A canary release is the first stage of a phased rollout. It answers the narrowest possible question: does this change cause obvious harm? You're not trying to measure a subtle metric improvement at 1%. You're looking for crashes, error spikes, and latency regressions that would be visible even in a small sample.

How does a canary release differ from a full rollout?

A canary release is a specific phase within a broader rollout, not an alternative to one. The distinction matters because the goals are different at each stage.

During the canary phase, you're watching for catastrophic failures. The sample is too small for subtle metric analysis, but it's large enough to detect a 5x increase in crash rate or a 200ms latency spike. The hold duration is short, usually a few hours to a day, because you're screening for acute problems.

After the canary phase passes, the rollout continues through larger stages (10%, 50%, 100%) where the sample sizes support more nuanced metric comparisons. The monitoring becomes more sophisticated: instead of "did anything break badly?", you're asking "are guardrail metrics within acceptable bounds?"

In Confidence, a canary release uses the same flag infrastructure as any other rollout. You set the flag to 1%, let it hold, check guardrail metrics, and then decide whether to advance. There's no separate canary system to maintain.

What should you look for during a canary?

Focus on signals that are both severe and fast-moving.

Crash rates. A code path that causes crashes will show up quickly even at 1% traffic. If your canary group of 10,000 users has a crash rate 3x higher than the control, you know within hours.

Error rates. Server-side errors (5xx responses), client-side exceptions, and failed API calls. These surface broken functionality that might not cause a full crash but degrades the experience.

Latency. P95 and P99 latency are particularly useful during canary phases because tail latency problems that are invisible in averages show up clearly in high percentiles.

Sample ratio mismatch. If the number of users in the canary group doesn't match the expected allocation, something is wrong with the assignment mechanism itself. Confidence automatically checks for sample ratio mismatches, catching this class of problem before it corrupts the rollout.

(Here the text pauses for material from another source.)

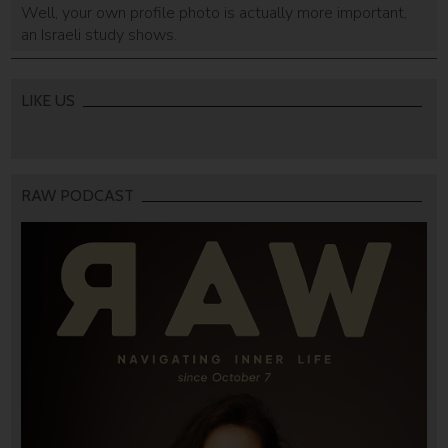
Well, your own profile photo is actually more important,
an Israeli study shows.
LIKE US
RAW PODCAST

Engagement metrics, retention, and business outcomes aren't useful during a canary phase. You don't have the sample size to detect meaningful differences, and trying to interpret noisy data at 1% leads to bad decisions.

When should you skip the canary phase?

Rarely. Even low-risk changes benefit from a brief canary hold because the cost is low (a few hours at 1%) and the protection is real. The cases where teams skip it are usually changes that affect no user-facing behavior: backend configuration updates, internal tooling changes, or flag cleanup.

For anything that touches the user experience, a canary phase is the cheapest insurance available. At Spotify, canary phases are standard practice across teams, and the regressions caught at 1% regularly prevent incidents that would have been much more expensive at full rollout.